In 1942, French resistance fighter, Marie-Claude was sent to Auschwitz. Her IMT testimony was the nail in the legal coffin for those on trial. She described first-hand her ordeal and especially that of the Jewish women and children in extermination Block 25. She broke the detail on the workings of the gas chambers and how the ‘Gas Kommando’ had thrown living children into the flames when the gas ran out. The court was astounded that this could be a woman’s experience.

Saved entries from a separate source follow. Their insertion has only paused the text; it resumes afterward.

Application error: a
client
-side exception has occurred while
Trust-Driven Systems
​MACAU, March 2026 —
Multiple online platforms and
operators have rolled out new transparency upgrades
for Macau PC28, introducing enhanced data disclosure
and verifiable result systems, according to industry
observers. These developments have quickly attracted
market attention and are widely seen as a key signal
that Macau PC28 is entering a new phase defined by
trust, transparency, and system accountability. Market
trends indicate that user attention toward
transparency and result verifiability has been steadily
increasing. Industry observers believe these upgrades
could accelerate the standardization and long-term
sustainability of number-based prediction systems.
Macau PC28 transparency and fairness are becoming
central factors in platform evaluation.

Marie-Claude’s enduring campaign against Holocaust denial recognised that gassing millions was ‘so monstrous’ that it is unsurprising people then and now cannot grasp the enormity of such evil, but she pressed on until genocide was adopted by the United Nations as a prosecution without statutory limitation. Her work led directly to the prosecution of Klaus Barbie in 1987 and Paul Touvier in 1994. For Tatiana, her legacy had a slower fuse, but on the collapse of the Soviet Union in 1990, now in her 70s, she published the whole truth of what she had so intently interpreted at the IMT. The full ghastliness of Soviet culpability in the Katyn Massacre was now public knowledge, a fact that had brewed in her soul for fifty years and which led her to equate Stalin’s actions with those of Hitler.

This is an important new perspective on Nuremberg with numerous details that deserve never to be forgotten, among which a small selection: from the Soviet perspective, “Nazism was the child of capitalism”; the Nazis rose to power “offering false answers to widespread discontents”, and that Nuremberg was less about then but more an “instruction for the future”. The father distracting his tearful ten-year-old son as they queued for the gas chamber at Dubno, Ukraine by pointing to the sky is soul-seering. That too is a lesson for our future.

The Nuremberg Women: At the Trial that Brought the Nazis to Justice by Natalie Livingstone. Published by John Murray, 432pp, £25.